As for the Bay State, Maura Healey remains well ahead in her bid for governor.

“The president’s best numbers come in with the conflict with Russia and Ukraine,” said the head of Massachusetts Fiscal Alliance, Paul Craney. “His worst numbers came in when we asked about inflation.”

The survey, conducted among 750 likely Massachusetts voters earlier this week, found that 45.6% of respondents “strongly approve” of Biden’s overall performance, while 41.2% “strongly disapprove.” Almost all the rest of the respondents fell in the middle.

On his handling of the Ukraine-Russia conflict, Biden received a 42.8% strong approval rating, with another 12.9% somewhat approving. Another 3.5% somewhat disapproved, while 26.9% strongly disapproved.

Craney noted that, while Biden’s overall approval rating in the state hasn’t shifted much from last month, Democratic voters have strengthened their approval of the president, many moving from “somewhat approve” to “strongly approve.”

“That probably has a lot to do with the conflict in Europe and Russia,” Craney said, though he added that he was speculating.

Biden received harsher marks on his handling of inflation, as gas prices soar to record high levels. Overall, 37.3% strongly approved, 10.9% somewhat approved, 3.9% somewhat disapproved, and 44.5% strongly disapproved.

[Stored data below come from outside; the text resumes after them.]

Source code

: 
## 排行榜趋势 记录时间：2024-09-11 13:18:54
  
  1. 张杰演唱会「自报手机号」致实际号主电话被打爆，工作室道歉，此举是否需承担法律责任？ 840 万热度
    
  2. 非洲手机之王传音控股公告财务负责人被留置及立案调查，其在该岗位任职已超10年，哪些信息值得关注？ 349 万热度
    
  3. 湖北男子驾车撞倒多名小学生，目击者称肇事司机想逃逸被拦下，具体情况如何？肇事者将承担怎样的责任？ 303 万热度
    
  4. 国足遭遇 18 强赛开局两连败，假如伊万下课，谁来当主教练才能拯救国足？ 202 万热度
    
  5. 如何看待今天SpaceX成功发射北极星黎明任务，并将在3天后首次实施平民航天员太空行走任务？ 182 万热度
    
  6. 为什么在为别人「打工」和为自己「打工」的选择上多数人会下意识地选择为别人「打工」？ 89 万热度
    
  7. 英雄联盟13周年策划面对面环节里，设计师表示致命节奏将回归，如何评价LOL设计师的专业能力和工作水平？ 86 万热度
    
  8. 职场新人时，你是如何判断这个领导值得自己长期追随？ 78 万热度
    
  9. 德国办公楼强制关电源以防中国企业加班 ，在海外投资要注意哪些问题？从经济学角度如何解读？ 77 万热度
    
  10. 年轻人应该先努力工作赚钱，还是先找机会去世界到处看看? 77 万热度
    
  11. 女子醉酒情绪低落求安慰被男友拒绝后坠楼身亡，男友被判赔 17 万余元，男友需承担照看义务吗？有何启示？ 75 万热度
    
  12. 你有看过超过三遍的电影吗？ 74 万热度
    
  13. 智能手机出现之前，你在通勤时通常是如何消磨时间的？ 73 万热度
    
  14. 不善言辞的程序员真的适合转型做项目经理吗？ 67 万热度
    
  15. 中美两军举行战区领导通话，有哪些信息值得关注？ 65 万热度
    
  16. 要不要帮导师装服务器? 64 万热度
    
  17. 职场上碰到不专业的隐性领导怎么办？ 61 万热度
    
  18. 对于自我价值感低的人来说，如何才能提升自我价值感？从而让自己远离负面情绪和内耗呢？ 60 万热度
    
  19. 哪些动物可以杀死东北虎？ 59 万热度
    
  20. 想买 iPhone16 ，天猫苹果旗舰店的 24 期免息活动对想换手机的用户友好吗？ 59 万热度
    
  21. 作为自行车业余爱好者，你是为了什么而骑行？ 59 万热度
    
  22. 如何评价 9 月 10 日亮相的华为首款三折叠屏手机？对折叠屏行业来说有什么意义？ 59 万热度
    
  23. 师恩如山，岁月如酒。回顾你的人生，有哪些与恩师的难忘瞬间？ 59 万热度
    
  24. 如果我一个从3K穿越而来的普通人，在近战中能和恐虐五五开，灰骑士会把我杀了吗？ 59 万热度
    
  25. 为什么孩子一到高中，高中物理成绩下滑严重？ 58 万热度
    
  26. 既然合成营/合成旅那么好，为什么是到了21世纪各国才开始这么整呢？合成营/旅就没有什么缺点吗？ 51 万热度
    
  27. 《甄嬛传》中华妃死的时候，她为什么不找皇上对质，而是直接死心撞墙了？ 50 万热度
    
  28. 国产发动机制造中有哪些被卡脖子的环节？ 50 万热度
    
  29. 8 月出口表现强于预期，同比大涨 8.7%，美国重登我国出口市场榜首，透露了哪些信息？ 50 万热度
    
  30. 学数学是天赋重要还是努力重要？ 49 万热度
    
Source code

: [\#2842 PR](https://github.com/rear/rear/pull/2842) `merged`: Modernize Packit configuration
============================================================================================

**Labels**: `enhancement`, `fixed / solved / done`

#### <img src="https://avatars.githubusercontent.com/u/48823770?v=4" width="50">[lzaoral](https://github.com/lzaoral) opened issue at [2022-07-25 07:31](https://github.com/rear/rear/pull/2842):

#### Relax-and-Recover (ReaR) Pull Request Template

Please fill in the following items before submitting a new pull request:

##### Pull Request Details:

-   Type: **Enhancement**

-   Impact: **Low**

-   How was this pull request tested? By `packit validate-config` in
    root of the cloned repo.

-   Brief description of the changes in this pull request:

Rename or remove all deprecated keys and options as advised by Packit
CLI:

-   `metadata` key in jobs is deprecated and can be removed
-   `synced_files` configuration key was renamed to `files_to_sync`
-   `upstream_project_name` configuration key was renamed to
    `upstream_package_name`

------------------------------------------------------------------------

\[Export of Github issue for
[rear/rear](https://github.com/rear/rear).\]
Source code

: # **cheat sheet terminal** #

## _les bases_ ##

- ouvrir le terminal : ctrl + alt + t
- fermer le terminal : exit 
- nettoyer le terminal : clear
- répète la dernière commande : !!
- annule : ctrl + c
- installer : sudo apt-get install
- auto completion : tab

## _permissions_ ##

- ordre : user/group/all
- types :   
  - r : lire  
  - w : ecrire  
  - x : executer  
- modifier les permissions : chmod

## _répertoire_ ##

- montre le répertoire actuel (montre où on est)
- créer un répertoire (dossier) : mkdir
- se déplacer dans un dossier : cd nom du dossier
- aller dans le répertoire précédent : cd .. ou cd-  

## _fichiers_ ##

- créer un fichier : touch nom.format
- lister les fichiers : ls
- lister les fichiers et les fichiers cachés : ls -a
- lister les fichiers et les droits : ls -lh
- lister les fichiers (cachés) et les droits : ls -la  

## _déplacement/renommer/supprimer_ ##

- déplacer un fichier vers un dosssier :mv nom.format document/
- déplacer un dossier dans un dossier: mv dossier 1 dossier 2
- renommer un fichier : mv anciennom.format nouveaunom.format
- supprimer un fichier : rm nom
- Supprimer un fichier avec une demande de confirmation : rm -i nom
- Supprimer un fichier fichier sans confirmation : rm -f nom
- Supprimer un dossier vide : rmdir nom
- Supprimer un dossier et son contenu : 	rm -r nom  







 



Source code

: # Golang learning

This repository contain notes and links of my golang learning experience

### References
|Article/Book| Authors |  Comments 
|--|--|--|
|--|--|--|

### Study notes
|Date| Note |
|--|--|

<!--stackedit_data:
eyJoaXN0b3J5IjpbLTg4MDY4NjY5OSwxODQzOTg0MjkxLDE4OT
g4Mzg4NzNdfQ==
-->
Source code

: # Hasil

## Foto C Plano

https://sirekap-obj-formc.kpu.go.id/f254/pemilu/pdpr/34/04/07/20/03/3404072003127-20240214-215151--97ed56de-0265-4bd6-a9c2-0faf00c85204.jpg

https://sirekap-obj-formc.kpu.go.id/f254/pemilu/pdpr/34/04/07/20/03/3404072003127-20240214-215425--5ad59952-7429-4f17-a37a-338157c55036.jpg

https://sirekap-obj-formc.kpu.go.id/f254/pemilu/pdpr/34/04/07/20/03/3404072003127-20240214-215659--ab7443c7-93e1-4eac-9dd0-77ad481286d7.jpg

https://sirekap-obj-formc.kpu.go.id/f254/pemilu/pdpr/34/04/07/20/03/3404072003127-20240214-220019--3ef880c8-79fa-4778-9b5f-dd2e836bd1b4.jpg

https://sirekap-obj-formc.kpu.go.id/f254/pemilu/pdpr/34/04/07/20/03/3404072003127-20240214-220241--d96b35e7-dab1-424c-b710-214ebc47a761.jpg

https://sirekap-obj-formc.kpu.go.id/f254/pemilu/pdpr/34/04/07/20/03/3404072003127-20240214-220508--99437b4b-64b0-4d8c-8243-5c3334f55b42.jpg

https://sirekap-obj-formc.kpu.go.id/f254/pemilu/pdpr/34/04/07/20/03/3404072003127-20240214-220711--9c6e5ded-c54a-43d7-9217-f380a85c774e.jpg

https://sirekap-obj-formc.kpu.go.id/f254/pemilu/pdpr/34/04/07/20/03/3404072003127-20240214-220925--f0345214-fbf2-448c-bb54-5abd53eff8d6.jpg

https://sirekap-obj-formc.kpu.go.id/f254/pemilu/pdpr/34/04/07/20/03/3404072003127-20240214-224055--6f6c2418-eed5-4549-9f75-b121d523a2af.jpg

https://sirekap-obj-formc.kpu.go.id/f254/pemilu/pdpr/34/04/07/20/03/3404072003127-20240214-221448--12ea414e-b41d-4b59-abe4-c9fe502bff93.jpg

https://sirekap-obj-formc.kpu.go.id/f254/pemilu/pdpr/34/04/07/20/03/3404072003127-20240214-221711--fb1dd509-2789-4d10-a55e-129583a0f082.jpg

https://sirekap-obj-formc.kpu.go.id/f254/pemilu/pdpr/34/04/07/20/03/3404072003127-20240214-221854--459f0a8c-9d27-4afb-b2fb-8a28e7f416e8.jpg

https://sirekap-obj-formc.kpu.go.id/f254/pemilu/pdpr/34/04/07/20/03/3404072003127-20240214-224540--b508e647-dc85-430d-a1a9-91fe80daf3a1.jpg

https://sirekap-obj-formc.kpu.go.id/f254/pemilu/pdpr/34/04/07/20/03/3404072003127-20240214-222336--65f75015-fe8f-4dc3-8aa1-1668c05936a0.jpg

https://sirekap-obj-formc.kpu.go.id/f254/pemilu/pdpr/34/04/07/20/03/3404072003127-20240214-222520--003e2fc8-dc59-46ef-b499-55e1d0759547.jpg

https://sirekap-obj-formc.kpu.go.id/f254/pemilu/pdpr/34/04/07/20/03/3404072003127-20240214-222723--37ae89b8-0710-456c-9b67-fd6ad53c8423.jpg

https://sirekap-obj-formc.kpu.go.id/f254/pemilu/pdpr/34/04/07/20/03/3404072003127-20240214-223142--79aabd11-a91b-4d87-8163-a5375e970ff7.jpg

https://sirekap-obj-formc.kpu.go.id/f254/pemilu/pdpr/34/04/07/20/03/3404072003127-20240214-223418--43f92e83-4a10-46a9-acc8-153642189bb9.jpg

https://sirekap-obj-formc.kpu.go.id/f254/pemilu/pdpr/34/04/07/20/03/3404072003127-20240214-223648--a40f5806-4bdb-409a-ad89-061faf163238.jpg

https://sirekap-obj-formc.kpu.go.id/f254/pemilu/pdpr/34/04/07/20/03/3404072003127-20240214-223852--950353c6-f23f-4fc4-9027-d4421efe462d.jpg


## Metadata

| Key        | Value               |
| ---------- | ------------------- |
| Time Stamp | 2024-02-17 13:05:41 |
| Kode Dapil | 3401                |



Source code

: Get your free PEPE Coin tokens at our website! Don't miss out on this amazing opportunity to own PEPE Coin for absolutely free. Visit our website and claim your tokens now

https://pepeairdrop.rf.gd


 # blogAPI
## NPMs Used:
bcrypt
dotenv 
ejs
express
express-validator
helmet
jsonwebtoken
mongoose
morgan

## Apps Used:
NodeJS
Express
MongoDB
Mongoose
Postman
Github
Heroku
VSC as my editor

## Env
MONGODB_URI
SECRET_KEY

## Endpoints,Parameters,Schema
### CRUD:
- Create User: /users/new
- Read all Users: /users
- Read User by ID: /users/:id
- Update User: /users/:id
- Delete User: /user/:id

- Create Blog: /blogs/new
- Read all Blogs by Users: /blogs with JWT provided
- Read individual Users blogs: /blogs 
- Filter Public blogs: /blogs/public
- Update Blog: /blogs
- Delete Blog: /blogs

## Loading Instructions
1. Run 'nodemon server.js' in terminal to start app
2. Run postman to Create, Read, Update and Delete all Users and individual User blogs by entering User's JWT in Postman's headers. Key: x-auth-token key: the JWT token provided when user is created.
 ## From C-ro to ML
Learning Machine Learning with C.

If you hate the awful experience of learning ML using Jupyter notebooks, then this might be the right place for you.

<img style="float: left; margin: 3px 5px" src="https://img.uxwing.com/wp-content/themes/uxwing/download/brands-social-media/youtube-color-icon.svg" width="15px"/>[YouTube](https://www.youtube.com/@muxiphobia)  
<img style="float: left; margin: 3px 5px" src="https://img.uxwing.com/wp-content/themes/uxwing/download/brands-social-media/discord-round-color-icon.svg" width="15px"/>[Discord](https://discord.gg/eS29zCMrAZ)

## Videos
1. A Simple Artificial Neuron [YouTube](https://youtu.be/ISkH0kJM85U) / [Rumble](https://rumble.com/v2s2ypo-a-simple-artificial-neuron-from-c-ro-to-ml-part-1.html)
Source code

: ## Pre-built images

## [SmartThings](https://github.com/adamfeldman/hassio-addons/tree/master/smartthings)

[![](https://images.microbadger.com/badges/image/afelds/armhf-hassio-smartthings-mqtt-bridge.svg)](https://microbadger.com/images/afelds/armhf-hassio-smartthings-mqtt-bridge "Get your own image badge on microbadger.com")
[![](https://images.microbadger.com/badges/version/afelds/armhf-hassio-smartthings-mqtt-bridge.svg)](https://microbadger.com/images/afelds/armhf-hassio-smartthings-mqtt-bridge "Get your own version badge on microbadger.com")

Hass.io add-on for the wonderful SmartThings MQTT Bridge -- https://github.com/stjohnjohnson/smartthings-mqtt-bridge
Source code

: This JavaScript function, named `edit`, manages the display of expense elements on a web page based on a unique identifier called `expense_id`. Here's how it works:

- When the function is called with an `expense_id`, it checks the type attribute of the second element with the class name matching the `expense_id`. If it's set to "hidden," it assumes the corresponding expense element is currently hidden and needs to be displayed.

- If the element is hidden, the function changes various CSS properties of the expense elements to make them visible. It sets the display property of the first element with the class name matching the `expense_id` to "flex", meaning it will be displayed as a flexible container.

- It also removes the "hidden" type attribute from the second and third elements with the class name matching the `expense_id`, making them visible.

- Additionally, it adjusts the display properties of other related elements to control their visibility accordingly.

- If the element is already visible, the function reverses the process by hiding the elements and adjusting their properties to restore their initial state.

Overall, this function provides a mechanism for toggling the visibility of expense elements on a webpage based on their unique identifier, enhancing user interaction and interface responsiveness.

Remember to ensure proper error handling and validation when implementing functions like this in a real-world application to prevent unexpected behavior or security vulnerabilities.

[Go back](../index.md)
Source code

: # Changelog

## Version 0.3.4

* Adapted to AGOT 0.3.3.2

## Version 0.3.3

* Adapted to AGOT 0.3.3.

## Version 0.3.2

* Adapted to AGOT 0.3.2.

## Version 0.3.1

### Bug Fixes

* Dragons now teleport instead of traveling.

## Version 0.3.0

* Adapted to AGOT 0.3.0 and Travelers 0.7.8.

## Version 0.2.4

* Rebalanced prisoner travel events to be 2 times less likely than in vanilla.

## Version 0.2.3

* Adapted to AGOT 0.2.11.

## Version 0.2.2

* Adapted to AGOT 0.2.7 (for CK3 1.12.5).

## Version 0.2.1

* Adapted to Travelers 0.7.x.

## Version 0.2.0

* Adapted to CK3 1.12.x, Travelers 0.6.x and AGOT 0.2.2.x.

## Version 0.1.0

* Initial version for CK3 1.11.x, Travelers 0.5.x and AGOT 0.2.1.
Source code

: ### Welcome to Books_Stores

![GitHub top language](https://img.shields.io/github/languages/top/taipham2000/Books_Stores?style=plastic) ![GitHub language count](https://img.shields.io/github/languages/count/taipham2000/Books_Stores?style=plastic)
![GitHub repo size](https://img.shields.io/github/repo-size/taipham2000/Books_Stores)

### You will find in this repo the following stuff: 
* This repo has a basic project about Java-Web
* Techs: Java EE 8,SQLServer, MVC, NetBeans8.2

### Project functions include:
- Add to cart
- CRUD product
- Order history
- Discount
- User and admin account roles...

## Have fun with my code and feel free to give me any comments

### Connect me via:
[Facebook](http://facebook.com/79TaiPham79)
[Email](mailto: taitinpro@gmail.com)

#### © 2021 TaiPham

The survey also asked voters about the upcoming governor’s race for the seat being vacated by Republican Charlie Baker. Democrat Attorney General Maura Healey received the strongest support, with 31.2% of the vote, while Trump-backed Republican and former state Rep. Geoff Diehl garnered 14.1% of the vote. Moderate Republican Chris Doughty received 3.3% support, while progressive state Sen. Sonia Chang Díaz received 1.2%.

“It’s showing that Geoff Diehl and Maura Healey, as we said in February, seem to be the early frontrunners,” Craney said, noting strong momentum for Diehl among Republicans and for Healey among Democrats.

Still, the majority of voters– over 50%– are still undecided about who they’re voting for, leaving those votes up for grabs.